Matrices of linear transformations

[derryck1234]

Homework Statement

Let T: P₂ - P₂ be the linear operator defined by
T(a₀ + a₁x + a₂x²) = a₀ + a₁(x - 1) + a₂(x - 1)²

(a) Find the matrix for T with respect to the standard basis B = {1, x, x²}.

Homework Equations

[T]_B[x]_B = [T(x)]_B

The Attempt at a Solution

T(1) = a₀ + a₁(1 - 1) + a₂(1 - 1)²
= a₀

Okay...I don't know if I'm going in the right direction here?...and if I am, I'm not sure how to obtain vectors from the proceeding expressions for T(x) and T(x²)??
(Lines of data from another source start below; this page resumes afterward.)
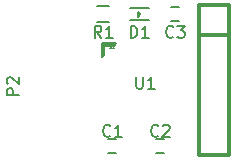
<source format=gbr>
G04 #@! TF.FileFunction,Legend,Top*
%FSLAX46Y46*%
G04 Gerber Fmt 4.6, Leading zero omitted, Abs format (unit mm)*
G04 Created by KiCad (PCBNEW (2015-02-03 BZR 5404)-product) date 2016-5-14 22:59:47*
%MOMM*%
G01*
G04 APERTURE LIST*
%ADD10C,0.150000*%
%ADD11C,0.127000*%
%ADD12C,0.304800*%
%ADD13C,0.195580*%
G04 APERTURE END LIST*
D10*
X198786000Y-155610000D02*
X199486000Y-155610000D01*
X199486000Y-156810000D02*
X198786000Y-156810000D01*
X203550000Y-156810000D02*
X202850000Y-156810000D01*
X202850000Y-155610000D02*
X203550000Y-155610000D01*
X204820000Y-145634000D02*
X204120000Y-145634000D01*
X204120000Y-144434000D02*
X204820000Y-144434000D01*
D11*
X201422000Y-145133060D02*
X201422000Y-144934940D01*
X201322940Y-144833340D02*
X201322940Y-145234660D01*
X201322940Y-145234660D02*
X201521060Y-145034000D01*
X201521060Y-145034000D02*
X201322940Y-144833340D01*
X200621900Y-144533620D02*
X202222100Y-144533620D01*
X202222100Y-145534380D02*
X200621900Y-145534380D01*
D10*
X198874000Y-145709000D02*
X197874000Y-145709000D01*
X197874000Y-144359000D02*
X198874000Y-144359000D01*
D11*
X199376000Y-147576000D02*
X198376000Y-147576000D01*
X198376000Y-147576000D02*
X198376000Y-148576000D01*
X198476000Y-148476000D02*
X198276000Y-148676000D01*
X198276000Y-148676000D02*
X198276000Y-147476000D01*
X198276000Y-147476000D02*
X199476000Y-147476000D01*
X199476000Y-147476000D02*
X199276000Y-147676000D01*
X199276000Y-147676000D02*
X198476000Y-147676000D01*
X198476000Y-147676000D02*
X198476000Y-148476000D01*
X199275700Y-147876260D02*
X199176640Y-147876260D01*
X199075040Y-147876260D02*
X198975980Y-147876260D01*
D12*
X209042000Y-146812000D02*
X206502000Y-146812000D01*
X206502000Y-156972000D02*
X206502000Y-144272000D01*
X209042000Y-144272000D02*
X209042000Y-156972000D01*
X206502000Y-144272000D02*
X209042000Y-144272000D01*
X209042000Y-156972000D02*
X206502000Y-156972000D01*
D10*
X198969334Y-155297143D02*
X198921715Y-155344762D01*
X198778858Y-155392381D01*
X198683620Y-155392381D01*
X198540762Y-155344762D01*
X198445524Y-155249524D01*
X198397905Y-155154286D01*
X198350286Y-154963810D01*
X198350286Y-154820952D01*
X198397905Y-154630476D01*
X198445524Y-154535238D01*
X198540762Y-154440000D01*
X198683620Y-154392381D01*
X198778858Y-154392381D01*
X198921715Y-154440000D01*
X198969334Y-154487619D01*
X199921715Y-155392381D02*
X199350286Y-155392381D01*
X199636000Y-155392381D02*
X199636000Y-154392381D01*
X199540762Y-154535238D01*
X199445524Y-154630476D01*
X199350286Y-154678095D01*
X203033334Y-155297143D02*
X202985715Y-155344762D01*
X202842858Y-155392381D01*
X202747620Y-155392381D01*
X202604762Y-155344762D01*
X202509524Y-155249524D01*
X202461905Y-155154286D01*
X202414286Y-154963810D01*
X202414286Y-154820952D01*
X202461905Y-154630476D01*
X202509524Y-154535238D01*
X202604762Y-154440000D01*
X202747620Y-154392381D01*
X202842858Y-154392381D01*
X202985715Y-154440000D01*
X203033334Y-154487619D01*
X203414286Y-154487619D02*
X203461905Y-154440000D01*
X203557143Y-154392381D01*
X203795239Y-154392381D01*
X203890477Y-154440000D01*
X203938096Y-154487619D01*
X203985715Y-154582857D01*
X203985715Y-154678095D01*
X203938096Y-154820952D01*
X203366667Y-155392381D01*
X203985715Y-155392381D01*
X204303334Y-146915143D02*
X204255715Y-146962762D01*
X204112858Y-147010381D01*
X204017620Y-147010381D01*
X203874762Y-146962762D01*
X203779524Y-146867524D01*
X203731905Y-146772286D01*
X203684286Y-146581810D01*
X203684286Y-146438952D01*
X203731905Y-146248476D01*
X203779524Y-146153238D01*
X203874762Y-146058000D01*
X204017620Y-146010381D01*
X204112858Y-146010381D01*
X204255715Y-146058000D01*
X204303334Y-146105619D01*
X204636667Y-146010381D02*
X205255715Y-146010381D01*
X204922381Y-146391333D01*
X205065239Y-146391333D01*
X205160477Y-146438952D01*
X205208096Y-146486571D01*
X205255715Y-146581810D01*
X205255715Y-146819905D01*
X205208096Y-146915143D01*
X205160477Y-146962762D01*
X205065239Y-147010381D01*
X204779524Y-147010381D01*
X204684286Y-146962762D01*
X204636667Y-146915143D01*
X200683905Y-147010381D02*
X200683905Y-146010381D01*
X200922000Y-146010381D01*
X201064858Y-146058000D01*
X201160096Y-146153238D01*
X201207715Y-146248476D01*
X201255334Y-146438952D01*
X201255334Y-146581810D01*
X201207715Y-146772286D01*
X201160096Y-146867524D01*
X201064858Y-146962762D01*
X200922000Y-147010381D01*
X200683905Y-147010381D01*
X202207715Y-147010381D02*
X201636286Y-147010381D01*
X201922000Y-147010381D02*
X201922000Y-146010381D01*
X201826762Y-146153238D01*
X201731524Y-146248476D01*
X201636286Y-146296095D01*
X198207334Y-147010381D02*
X197874000Y-146534190D01*
X197635905Y-147010381D02*
X197635905Y-146010381D01*
X198016858Y-146010381D01*
X198112096Y-146058000D01*
X198159715Y-146105619D01*
X198207334Y-146200857D01*
X198207334Y-146343714D01*
X198159715Y-146438952D01*
X198112096Y-146486571D01*
X198016858Y-146534190D01*
X197635905Y-146534190D01*
X199159715Y-147010381D02*
X198588286Y-147010381D01*
X198874000Y-147010381D02*
X198874000Y-146010381D01*
X198778762Y-146153238D01*
X198683524Y-146248476D01*
X198588286Y-146296095D01*
X201168095Y-150328381D02*
X201168095Y-151137905D01*
X201215714Y-151233143D01*
X201263333Y-151280762D01*
X201358571Y-151328381D01*
X201549048Y-151328381D01*
X201644286Y-151280762D01*
X201691905Y-151233143D01*
X201739524Y-151137905D01*
X201739524Y-150328381D01*
X202739524Y-151328381D02*
X202168095Y-151328381D01*
X202453809Y-151328381D02*
X202453809Y-150328381D01*
X202358571Y-150471238D01*
X202263333Y-150566476D01*
X202168095Y-150614095D01*
D13*
X191205576Y-151866782D02*
X190207356Y-151866782D01*
X190207356Y-151486507D01*
X190254890Y-151391439D01*
X190302424Y-151343904D01*
X190397493Y-151296370D01*
X190540096Y-151296370D01*
X190635164Y-151343904D01*
X190682699Y-151391439D01*
X190730233Y-151486507D01*
X190730233Y-151866782D01*
X190302424Y-150916096D02*
X190254890Y-150868562D01*
X190207356Y-150773493D01*
X190207356Y-150535822D01*
X190254890Y-150440753D01*
X190302424Y-150393219D01*
X190397493Y-150345684D01*
X190492561Y-150345684D01*
X190635164Y-150393219D01*
X191205576Y-150963630D01*
X191205576Y-150345684D01*
M02*

</source>
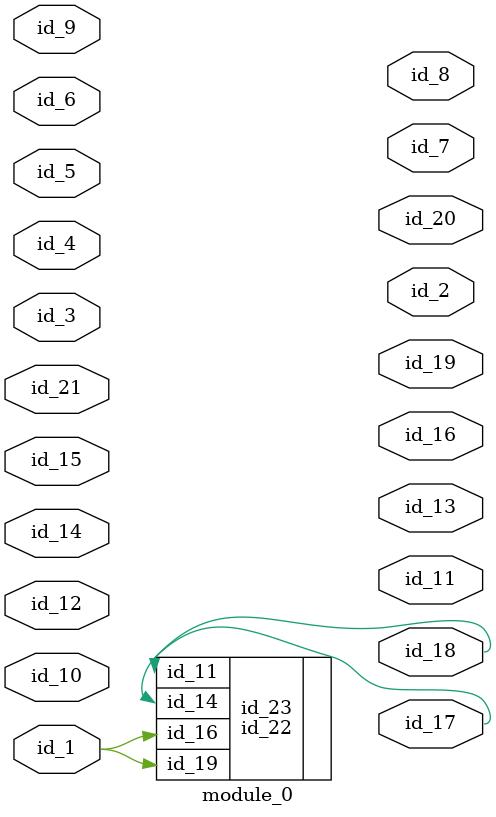
<source format=v>
module module_0 (
    id_1,
    id_2,
    id_3,
    id_4,
    id_5,
    id_6,
    id_7,
    id_8,
    id_9,
    id_10,
    id_11,
    id_12,
    id_13,
    id_14,
    id_15,
    id_16,
    id_17,
    id_18,
    id_19,
    id_20,
    id_21
);
  input id_21;
  output id_20;
  output id_19;
  output id_18;
  output id_17;
  output id_16;
  input id_15;
  input id_14;
  output id_13;
  input id_12;
  output id_11;
  input id_10;
  input id_9;
  output id_8;
  output id_7;
  input id_6;
  input id_5;
  input id_4;
  input id_3;
  output id_2;
  input id_1;
  id_22 id_23 (
      .id_14(id_17),
      .id_11(id_18),
      .id_16(id_1),
      .id_19(id_1)
  );
endmodule

</source>
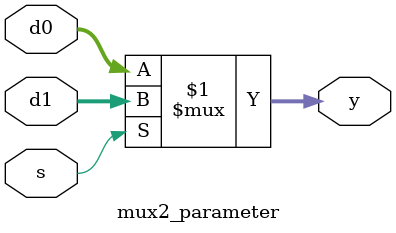
<source format=sv>
module mux2_parameter
	#(parameter width = 8)
	(input logic [width - 1:0] d0, d1,
	 input logic s,
	 output logic [width - 1:0] y);
	 
	 assign y = s ? d1 : d0;
endmodule

</source>
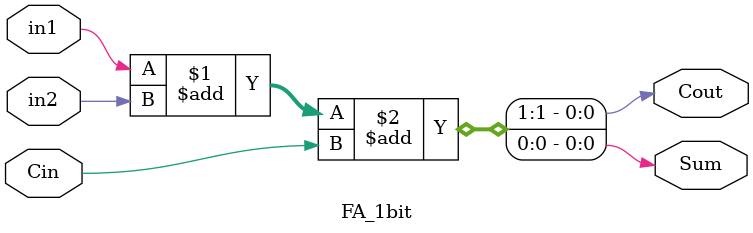
<source format=v>
module FA_1bit(Sum, Cout, in1, in2, Cin);
input in1, in2, Cin;
output Sum, Cout;

assign {Cout, Sum} = in1 + in2 + Cin;
//                     1    1   1 => 3 => 2'b11 => Carry = 1 , Sum = 1 

endmodule
</source>
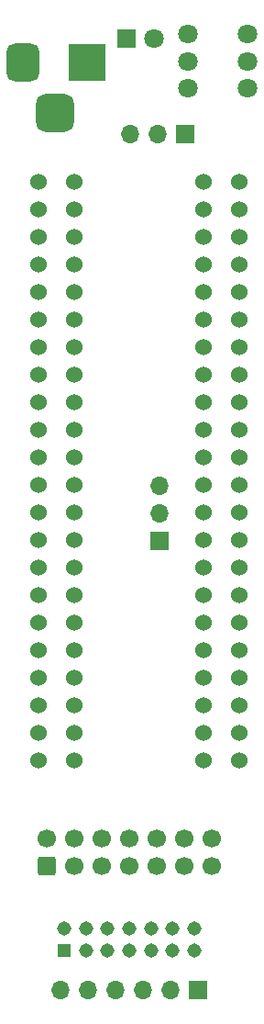
<source format=gbr>
%TF.GenerationSoftware,KiCad,Pcbnew,(6.0.8)*%
%TF.CreationDate,2023-01-14T12:08:14-06:00*%
%TF.ProjectId,xilinix-programming-adapter,78696c69-6e69-4782-9d70-726f6772616d,rev?*%
%TF.SameCoordinates,Original*%
%TF.FileFunction,Soldermask,Bot*%
%TF.FilePolarity,Negative*%
%FSLAX46Y46*%
G04 Gerber Fmt 4.6, Leading zero omitted, Abs format (unit mm)*
G04 Created by KiCad (PCBNEW (6.0.8)) date 2023-01-14 12:08:14*
%MOMM*%
%LPD*%
G01*
G04 APERTURE LIST*
G04 Aperture macros list*
%AMRoundRect*
0 Rectangle with rounded corners*
0 $1 Rounding radius*
0 $2 $3 $4 $5 $6 $7 $8 $9 X,Y pos of 4 corners*
0 Add a 4 corners polygon primitive as box body*
4,1,4,$2,$3,$4,$5,$6,$7,$8,$9,$2,$3,0*
0 Add four circle primitives for the rounded corners*
1,1,$1+$1,$2,$3*
1,1,$1+$1,$4,$5*
1,1,$1+$1,$6,$7*
1,1,$1+$1,$8,$9*
0 Add four rect primitives between the rounded corners*
20,1,$1+$1,$2,$3,$4,$5,0*
20,1,$1+$1,$4,$5,$6,$7,0*
20,1,$1+$1,$6,$7,$8,$9,0*
20,1,$1+$1,$8,$9,$2,$3,0*%
G04 Aperture macros list end*
%ADD10R,3.500000X3.500000*%
%ADD11RoundRect,0.750000X-0.750000X-1.000000X0.750000X-1.000000X0.750000X1.000000X-0.750000X1.000000X0*%
%ADD12RoundRect,0.875000X-0.875000X-0.875000X0.875000X-0.875000X0.875000X0.875000X-0.875000X0.875000X0*%
%ADD13R,1.700000X1.700000*%
%ADD14O,1.700000X1.700000*%
%ADD15C,1.800000*%
%ADD16R,1.800000X1.800000*%
%ADD17R,1.308000X1.308000*%
%ADD18C,1.308000*%
%ADD19RoundRect,0.250000X0.600000X-0.600000X0.600000X0.600000X-0.600000X0.600000X-0.600000X-0.600000X0*%
%ADD20C,1.700000*%
%ADD21C,1.524000*%
G04 APERTURE END LIST*
D10*
%TO.C,J1*%
X133299200Y-60477400D03*
D11*
X127299200Y-60477400D03*
D12*
X130299200Y-65177400D03*
%TD*%
D13*
%TO.C,JP1*%
X142352000Y-67132200D03*
D14*
X139812000Y-67132200D03*
X137272000Y-67132200D03*
%TD*%
D13*
%TO.C,VCCIO*%
X139954000Y-104648000D03*
D14*
X139954000Y-102108000D03*
X139954000Y-99568000D03*
%TD*%
D15*
%TO.C,SW1*%
X142614200Y-57875800D03*
X142614200Y-60375800D03*
X142614200Y-62875800D03*
X148114200Y-57875800D03*
X148114200Y-60375800D03*
X148114200Y-62875800D03*
%TD*%
D16*
%TO.C,D1*%
X136880600Y-58267600D03*
D15*
X139420600Y-58267600D03*
%TD*%
D17*
%TO.C,J4*%
X131160000Y-142351000D03*
D18*
X131160000Y-140351000D03*
X133160000Y-142351000D03*
X133160000Y-140351000D03*
X135160000Y-142351000D03*
X135160000Y-140351000D03*
X137160000Y-142351000D03*
X137160000Y-140351000D03*
X139160000Y-142351000D03*
X139160000Y-140351000D03*
X141160000Y-142351000D03*
X141160000Y-140351000D03*
X143160000Y-142351000D03*
X143160000Y-140351000D03*
%TD*%
D19*
%TO.C,J2*%
X129540000Y-134620000D03*
D20*
X129540000Y-132080000D03*
X132080000Y-134620000D03*
X132080000Y-132080000D03*
X134620000Y-134620000D03*
X134620000Y-132080000D03*
X137160000Y-134620000D03*
X137160000Y-132080000D03*
X139700000Y-134620000D03*
X139700000Y-132080000D03*
X142240000Y-134620000D03*
X142240000Y-132080000D03*
X144780000Y-134620000D03*
X144780000Y-132080000D03*
%TD*%
D13*
%TO.C,J3*%
X143510000Y-146050000D03*
D14*
X140970000Y-146050000D03*
X138430000Y-146050000D03*
X135890000Y-146050000D03*
X133350000Y-146050000D03*
X130810000Y-146050000D03*
%TD*%
D21*
%TO.C,U2*%
X128785000Y-71525000D03*
X128785000Y-74065000D03*
X128785000Y-76605000D03*
X128785000Y-79145000D03*
X128785000Y-81685000D03*
X128785000Y-84225000D03*
X128785000Y-86765000D03*
X128785000Y-89305000D03*
X128785000Y-91845000D03*
X128785000Y-94385000D03*
X128785000Y-96925000D03*
X128785000Y-99465000D03*
X128785000Y-102005000D03*
X128785000Y-104545000D03*
X128785000Y-107085000D03*
X128785000Y-109625000D03*
X128785000Y-112165000D03*
X128785000Y-114705000D03*
X128785000Y-117245000D03*
X128785000Y-119785000D03*
X128785000Y-122325000D03*
X128785000Y-124865000D03*
X144025000Y-124865000D03*
X144025000Y-122325000D03*
X144025000Y-119785000D03*
X144025000Y-117245000D03*
X144025000Y-114705000D03*
X144025000Y-112165000D03*
X144025000Y-109625000D03*
X144025000Y-107085000D03*
X144025000Y-104545000D03*
X144025000Y-102005000D03*
X144025000Y-99465000D03*
X144025000Y-96925000D03*
X144025000Y-94385000D03*
X144025000Y-91845000D03*
X144025000Y-89305000D03*
X144025000Y-86765000D03*
X144025000Y-84225000D03*
X144025000Y-81685000D03*
X144025000Y-79145000D03*
X144025000Y-76605000D03*
X144025000Y-74065000D03*
X144025000Y-71525000D03*
%TD*%
%TO.C,U1*%
X132080000Y-71525000D03*
X132080000Y-74065000D03*
X132080000Y-76605000D03*
X132080000Y-79145000D03*
X132080000Y-81685000D03*
X132080000Y-84225000D03*
X132080000Y-86765000D03*
X132080000Y-89305000D03*
X132080000Y-91845000D03*
X132080000Y-94385000D03*
X132080000Y-96925000D03*
X132080000Y-99465000D03*
X132080000Y-102005000D03*
X132080000Y-104545000D03*
X132080000Y-107085000D03*
X132080000Y-109625000D03*
X132080000Y-112165000D03*
X132080000Y-114705000D03*
X132080000Y-117245000D03*
X132080000Y-119785000D03*
X132080000Y-122325000D03*
X132080000Y-124865000D03*
X147320000Y-124865000D03*
X147320000Y-122325000D03*
X147320000Y-119785000D03*
X147320000Y-117245000D03*
X147320000Y-114705000D03*
X147320000Y-112165000D03*
X147320000Y-109625000D03*
X147320000Y-107085000D03*
X147320000Y-104545000D03*
X147320000Y-102005000D03*
X147320000Y-99465000D03*
X147320000Y-96925000D03*
X147320000Y-94385000D03*
X147320000Y-91845000D03*
X147320000Y-89305000D03*
X147320000Y-86765000D03*
X147320000Y-84225000D03*
X147320000Y-81685000D03*
X147320000Y-79145000D03*
X147320000Y-76605000D03*
X147320000Y-74065000D03*
X147320000Y-71525000D03*
%TD*%
M02*

</source>
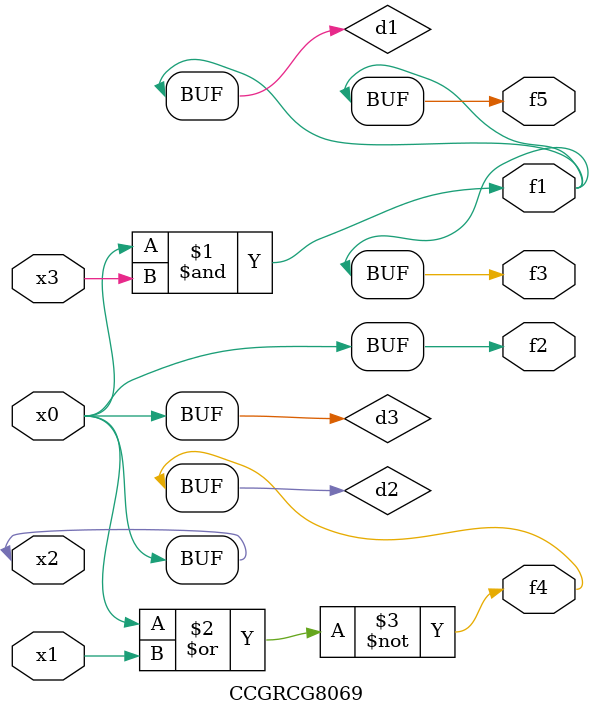
<source format=v>
module CCGRCG8069(
	input x0, x1, x2, x3,
	output f1, f2, f3, f4, f5
);

	wire d1, d2, d3;

	and (d1, x2, x3);
	nor (d2, x0, x1);
	buf (d3, x0, x2);
	assign f1 = d1;
	assign f2 = d3;
	assign f3 = d1;
	assign f4 = d2;
	assign f5 = d1;
endmodule

</source>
Any help would be appreciated.

Thanks.

Derryck.

 

[tiny-tim]

Hi Derryck!

Let T: P₂ - P₂ be the linear operator defined by
T(a₀ + a₁x + a₂x²) = a₀ + a₁(x - 1) + a₂(x - 1)²

(a) Find the matrix for T with respect to the standard basis B = {1, x, x²}.
…
T(1) = a₀ + a₁(1 - 1) + a₂(1 - 1)²
= a₀

nooo …

suppose it was T(a₀ + a₁x + a₂x²) = a₀ + a₁(x + 1) + a₂(x + 1)²

then your method would give you T(1) = a₀ + a₁(1 + 1) + a₂(1 + 1)²
= a₀ + 2a₁ + 4a₂

but the correct way is to start by saying 1 = 1 + 0x + 0x², so T(1) = …

carry on from there ​

 

[derryck1234]

Wo...?

But then is this the same as saying (in vector form):

1 1
0 = 0
0 0 ?

I'm not sure what you mean by 1 = 1 + 0x + 0x2, because what I see from this, I would think that it would be more correct to say:

1 = a₀ + a₁x + a₂x², then to solve...? Flip, I'm so bad at this I know...but please, just humor me a little...it will help a great deal...

Cheers

Derryck

 

[tiny-tim]

I'm not sure what you mean by 1 = 1 + 0x + 0x2, because what I see from this, I would think that it would be more correct to say:

1 = a₀ + a₁x + a₂x², then to solve...?

Yes, and the solution is a₀ = 1, a₁ = a₂ = 0, isn't it?

In other words: in the basis {1,x,x²}, 1 has components (1,0,0).

ok, now what are the components of x ?

and what are the components of x² ? ​

 

[derryck1234]

Ok, the components of x would be found by solving:

x = a₀ + a₁(x - 1) + a₂(x - 1)²

So I would then say

a₁(x - 1) = x
Therefore a₁ = x / (x - 1)... Am I going along the right lines? I'm not too sure what to do from here.

Thanks for the help so far though really!

Cheers

Derryck

 

[tiny-tim]

Ok, the components of x would be found by solving:

x = a₀ + a₁(x - 1) + a₂(x - 1)²

No!

In the basis {1,x,x²}, what is x?

x = ?1 + ?x + ?x²